As a child, Grenouille is viewed as a monster—"He was an abomination from the start” (22). The people surrounding him as a child see him as demonic since he has not yet developed the skills needed to remain unnoticed. The children in the orphanage know intuitively that something about him is wrong, and they eventually try to smother him. Whether he was born evil or responded to this brutal treatment from others, Grenouille grows into a depraved child and adult. As such, Grenouille can only be said to grow more villainous. As a boy, he is uninterested in the emotional nourishment that normal children demand: “Security, attention, tenderness, love” (22). As he ages, this does not change. There is no moral development, no true maturity, no attainment of wisdom or emotional intelligence.

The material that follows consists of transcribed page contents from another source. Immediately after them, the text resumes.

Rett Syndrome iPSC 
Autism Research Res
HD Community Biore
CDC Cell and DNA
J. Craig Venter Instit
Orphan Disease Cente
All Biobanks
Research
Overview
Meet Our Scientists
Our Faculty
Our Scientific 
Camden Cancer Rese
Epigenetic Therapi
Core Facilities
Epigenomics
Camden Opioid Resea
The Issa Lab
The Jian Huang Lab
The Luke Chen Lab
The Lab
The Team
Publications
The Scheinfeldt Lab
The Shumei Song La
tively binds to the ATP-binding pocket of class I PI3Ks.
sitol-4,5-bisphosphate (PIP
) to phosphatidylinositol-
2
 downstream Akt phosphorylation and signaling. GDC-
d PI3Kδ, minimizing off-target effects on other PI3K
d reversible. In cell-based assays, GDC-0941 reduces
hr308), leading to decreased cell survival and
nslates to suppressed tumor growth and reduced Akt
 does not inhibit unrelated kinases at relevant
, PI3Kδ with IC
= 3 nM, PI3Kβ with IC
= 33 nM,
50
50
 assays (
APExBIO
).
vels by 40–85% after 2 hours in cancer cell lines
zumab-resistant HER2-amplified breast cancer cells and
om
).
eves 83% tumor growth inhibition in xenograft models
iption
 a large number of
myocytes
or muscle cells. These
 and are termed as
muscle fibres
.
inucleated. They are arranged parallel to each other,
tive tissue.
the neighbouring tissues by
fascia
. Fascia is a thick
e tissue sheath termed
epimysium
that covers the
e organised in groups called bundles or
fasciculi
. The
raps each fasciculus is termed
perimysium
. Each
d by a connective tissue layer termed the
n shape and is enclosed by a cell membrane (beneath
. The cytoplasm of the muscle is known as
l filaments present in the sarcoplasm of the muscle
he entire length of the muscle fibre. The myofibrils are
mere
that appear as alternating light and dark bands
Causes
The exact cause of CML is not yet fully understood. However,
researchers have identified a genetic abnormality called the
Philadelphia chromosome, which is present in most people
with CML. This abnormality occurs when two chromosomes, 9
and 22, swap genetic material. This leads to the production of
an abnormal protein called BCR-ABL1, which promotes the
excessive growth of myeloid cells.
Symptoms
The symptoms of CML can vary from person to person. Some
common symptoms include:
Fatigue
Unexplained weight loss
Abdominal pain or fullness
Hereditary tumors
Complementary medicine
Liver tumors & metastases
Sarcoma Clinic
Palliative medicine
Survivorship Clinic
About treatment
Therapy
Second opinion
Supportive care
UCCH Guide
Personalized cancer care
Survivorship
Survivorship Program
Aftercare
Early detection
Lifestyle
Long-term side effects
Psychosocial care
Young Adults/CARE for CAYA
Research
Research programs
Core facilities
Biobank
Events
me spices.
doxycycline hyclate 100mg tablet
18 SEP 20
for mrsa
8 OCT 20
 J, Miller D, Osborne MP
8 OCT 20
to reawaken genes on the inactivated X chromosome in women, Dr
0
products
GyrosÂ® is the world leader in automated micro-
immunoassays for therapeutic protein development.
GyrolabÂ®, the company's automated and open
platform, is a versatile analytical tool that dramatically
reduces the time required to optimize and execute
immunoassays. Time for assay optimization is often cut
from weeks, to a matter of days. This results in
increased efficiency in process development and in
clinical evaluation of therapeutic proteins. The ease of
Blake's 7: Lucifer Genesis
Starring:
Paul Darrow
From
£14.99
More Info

Grenouille does grow in two areas: first, the training and education he receives at the hand of his various mentors in the businesses of tanning and perfumery; second, the slow realization that his true purpose in life is creating otherworldly scents, “nothing less than[…]revolutioniz[ing] the odoriferous world” (46). Ultimately, his goal is to capture human souls in perfumes, and he succeeds in creating the most perfect of perfumes out of Laure Richis.
While many novels are concerned with presenting a relatable main character, this story takes the complete opposite approach. Grenouille is an antihero. He surprises the reader with his increasing depravity and menacing attitude. Some antiheroes command respect or admiration in their own ways, but Grenouille is presented as the opposite of the everyman archetype. He is practically an antiman: a human being in name and form alone, completely devoid of any human feeling.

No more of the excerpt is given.